MEN IN WHITE — A Book of Cricket: Mukul Kesavan; Penguin India Pvt. Ltd., 11, Community Centre, Panchsheel Park, New Delhi-110017. Rs. 395.

We live in a basically unpredictable world, featuring histories dominated by contingencies, wrote Stephen Jay Gould in Triumph and Tragedy in Mudville: A Lifelong Passion for Baseball. Mukul Kesavan borrows this logic to partly explain the pre-eminent position cricket holds in modern India. “In the last years of colonialism and the early years of the Republic,” writes Kesavan in this book of essays, Men In White, “it was hockey that symbolized the ability of Indians to compete and excel on the global stage...Compared to Dhyan Chand’s wizardry in the Olympics, the deeds of a Nayudu in the Pentangular seemed provincial.”

Cricket’s position

It can be argued that hockey was not hyped in the media of the 1950s because the sport has never been associated with ‘posh’; this is something that reflects the media’s own aspirations and its bias towards the upper-class, and also the heavy colonial hangover during the early years of independence. Since then, of course, the hockey team’s fortunes have dipped and in general, Indian performance in sport has been mediocre. The broadcast boom worked in cricket’s favour; the sport is better deconstructed on television than at the ground, and hence does not depend on a proactive stadium audience to maintain a following.

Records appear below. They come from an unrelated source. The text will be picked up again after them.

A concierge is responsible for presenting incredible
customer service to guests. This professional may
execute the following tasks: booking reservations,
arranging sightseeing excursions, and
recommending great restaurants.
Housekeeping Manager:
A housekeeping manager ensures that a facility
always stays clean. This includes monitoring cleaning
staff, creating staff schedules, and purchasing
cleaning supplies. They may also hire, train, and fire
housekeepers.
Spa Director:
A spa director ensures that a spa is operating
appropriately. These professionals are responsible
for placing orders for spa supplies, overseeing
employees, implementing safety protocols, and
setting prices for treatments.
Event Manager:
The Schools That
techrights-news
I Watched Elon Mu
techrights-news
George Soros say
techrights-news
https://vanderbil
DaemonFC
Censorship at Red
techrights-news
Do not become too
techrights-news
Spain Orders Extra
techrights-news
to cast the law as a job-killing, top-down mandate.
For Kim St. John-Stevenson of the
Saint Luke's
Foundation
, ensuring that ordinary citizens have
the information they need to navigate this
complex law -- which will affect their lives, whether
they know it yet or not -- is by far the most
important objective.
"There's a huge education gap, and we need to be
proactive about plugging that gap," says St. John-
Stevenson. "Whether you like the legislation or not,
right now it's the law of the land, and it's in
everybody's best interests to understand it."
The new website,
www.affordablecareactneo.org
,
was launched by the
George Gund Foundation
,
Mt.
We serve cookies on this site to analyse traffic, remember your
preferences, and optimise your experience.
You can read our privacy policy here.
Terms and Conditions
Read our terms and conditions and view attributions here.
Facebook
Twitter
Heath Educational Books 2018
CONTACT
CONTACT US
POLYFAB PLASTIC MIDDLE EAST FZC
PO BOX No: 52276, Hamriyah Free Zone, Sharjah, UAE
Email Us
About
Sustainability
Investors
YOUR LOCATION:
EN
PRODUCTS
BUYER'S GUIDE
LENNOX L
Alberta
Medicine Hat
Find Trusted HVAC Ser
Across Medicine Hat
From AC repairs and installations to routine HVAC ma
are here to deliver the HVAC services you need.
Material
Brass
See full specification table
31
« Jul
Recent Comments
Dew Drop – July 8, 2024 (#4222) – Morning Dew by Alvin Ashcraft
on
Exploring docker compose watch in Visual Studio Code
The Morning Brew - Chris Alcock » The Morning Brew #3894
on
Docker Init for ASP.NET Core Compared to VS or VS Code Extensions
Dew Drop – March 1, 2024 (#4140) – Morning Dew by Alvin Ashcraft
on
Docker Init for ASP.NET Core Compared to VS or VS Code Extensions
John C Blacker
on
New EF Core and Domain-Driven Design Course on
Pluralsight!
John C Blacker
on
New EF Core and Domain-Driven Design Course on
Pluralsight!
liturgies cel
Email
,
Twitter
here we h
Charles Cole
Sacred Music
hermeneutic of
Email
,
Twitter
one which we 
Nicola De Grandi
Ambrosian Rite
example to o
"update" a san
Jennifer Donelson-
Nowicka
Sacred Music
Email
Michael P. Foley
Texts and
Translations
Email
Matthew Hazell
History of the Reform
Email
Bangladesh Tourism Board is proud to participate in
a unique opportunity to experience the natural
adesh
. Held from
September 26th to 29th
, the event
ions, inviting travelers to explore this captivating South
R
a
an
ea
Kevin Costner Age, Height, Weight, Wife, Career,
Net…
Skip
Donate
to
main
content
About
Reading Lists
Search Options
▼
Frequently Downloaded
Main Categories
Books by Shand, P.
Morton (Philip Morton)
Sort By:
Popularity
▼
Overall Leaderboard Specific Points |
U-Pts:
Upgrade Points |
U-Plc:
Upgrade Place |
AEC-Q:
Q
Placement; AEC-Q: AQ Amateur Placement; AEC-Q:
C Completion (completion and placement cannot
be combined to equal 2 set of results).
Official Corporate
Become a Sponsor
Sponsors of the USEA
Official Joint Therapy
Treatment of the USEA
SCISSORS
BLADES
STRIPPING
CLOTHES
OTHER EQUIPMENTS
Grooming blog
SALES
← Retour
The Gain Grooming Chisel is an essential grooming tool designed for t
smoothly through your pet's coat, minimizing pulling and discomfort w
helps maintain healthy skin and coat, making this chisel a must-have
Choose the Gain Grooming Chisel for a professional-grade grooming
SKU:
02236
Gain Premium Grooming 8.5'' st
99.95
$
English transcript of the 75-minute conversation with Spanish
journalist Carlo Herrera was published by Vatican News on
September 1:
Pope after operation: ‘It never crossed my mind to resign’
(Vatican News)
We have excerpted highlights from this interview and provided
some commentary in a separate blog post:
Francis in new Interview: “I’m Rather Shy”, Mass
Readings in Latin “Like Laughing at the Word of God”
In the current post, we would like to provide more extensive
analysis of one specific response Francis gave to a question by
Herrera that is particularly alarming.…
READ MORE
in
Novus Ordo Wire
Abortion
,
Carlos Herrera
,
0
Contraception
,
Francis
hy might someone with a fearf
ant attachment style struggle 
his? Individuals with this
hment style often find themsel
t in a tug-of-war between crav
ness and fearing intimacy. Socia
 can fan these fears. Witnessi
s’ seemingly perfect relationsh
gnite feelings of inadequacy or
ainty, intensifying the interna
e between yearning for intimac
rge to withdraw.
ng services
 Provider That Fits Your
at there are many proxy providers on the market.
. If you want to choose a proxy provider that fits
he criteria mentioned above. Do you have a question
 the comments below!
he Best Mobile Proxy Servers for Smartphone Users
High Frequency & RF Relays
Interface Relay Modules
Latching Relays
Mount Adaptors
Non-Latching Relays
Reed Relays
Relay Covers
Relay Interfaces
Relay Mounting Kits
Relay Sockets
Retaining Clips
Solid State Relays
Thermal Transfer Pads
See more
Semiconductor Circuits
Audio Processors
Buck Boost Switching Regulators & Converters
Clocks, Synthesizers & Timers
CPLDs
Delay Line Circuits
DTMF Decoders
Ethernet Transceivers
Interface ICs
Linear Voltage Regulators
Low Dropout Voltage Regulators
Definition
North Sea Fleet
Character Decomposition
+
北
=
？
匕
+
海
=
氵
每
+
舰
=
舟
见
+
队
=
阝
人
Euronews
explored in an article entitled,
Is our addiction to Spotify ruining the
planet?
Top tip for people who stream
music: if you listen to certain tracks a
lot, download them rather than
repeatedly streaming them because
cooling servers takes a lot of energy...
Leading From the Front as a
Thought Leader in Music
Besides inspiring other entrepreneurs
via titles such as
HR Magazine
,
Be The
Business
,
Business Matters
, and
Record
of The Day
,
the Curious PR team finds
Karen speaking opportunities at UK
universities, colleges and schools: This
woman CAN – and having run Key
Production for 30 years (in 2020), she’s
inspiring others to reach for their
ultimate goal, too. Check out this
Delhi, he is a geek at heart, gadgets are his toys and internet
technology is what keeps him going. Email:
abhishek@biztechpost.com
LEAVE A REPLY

This book will grip an audience that is more interested in peripheral cricketing themes such as sociological circumstances than technical aspects of the game (which he barely touches upon). Some will claim the book puts forward fairly obvious points—though, what constitutes “fairly obvious” varies for different sections of the readership. What is incontrovertible is that minor errors have crept in because of the dated nature of the essays. Tennis, for instance, has incorporated a system of challenges since the time his piece “God’s Eye View: Cricket and the Camera” was written. Elsewhere, a couple of times, he self-indulgently acknowledges not knowing enough to comment. A sports journalist I was speaking to recently, dismissed Men in White as a piece of armchair writing; “Kesavan has never played the game,” he said, essentially using the same elitist argument that reporters use against sub-editors. I have more sympathy for him; notw ithstanding his tendency to make the occasional glib assertion his writing elevates Men In White. It is when the author takes a stand — and to his credit, when he’s on a roll he makes beautifully coherent arguments — that the book finds its purpose.

Around Test cricket

For instance, he is at once detached and passionate when arguing against the injustice that Wisden did in ignoring Tendulkar while picking the hundred best centuries in Test history: “To grade a single batting performance... in the light of victory and defeat, is to place on it a burden that it shouldn’t have to bear. Worse, such a judgment is untrue to the moment and to the experience of contemporary spectators. Innings that subsequently seem decisive more often than not begin and end with the issue unresolved and the match in the balance. Subsequent performances by others in the team, bowlers, batsmen and fielders, build on the promise of the innings or betray it.”

He also (rightly) takes the view that men like Barry Richards should not be bracketed alongside the Tendulkars and the Gavaskars — not because they weren’t fine batsmen, but because politics kept them out of international cricket. It is not Richards’s fault, of course, but mythic potential and a string of outstanding scores in league cricket cannot be allowed to compensate for a robbed career at the highest level.

The book revolves around Test cricket, the form the author grew up watching. It is a thread that links the at times seemingly non sequitur-ish narrative. Kesavan is always a pleasure to read because his writing is lucid, sharply stylish and infused with a knowing sense of humour. A collection of essays such as this one usually exists more because of the stature of the writer than for the ideas collated but Kesavan has earned the right to put this out.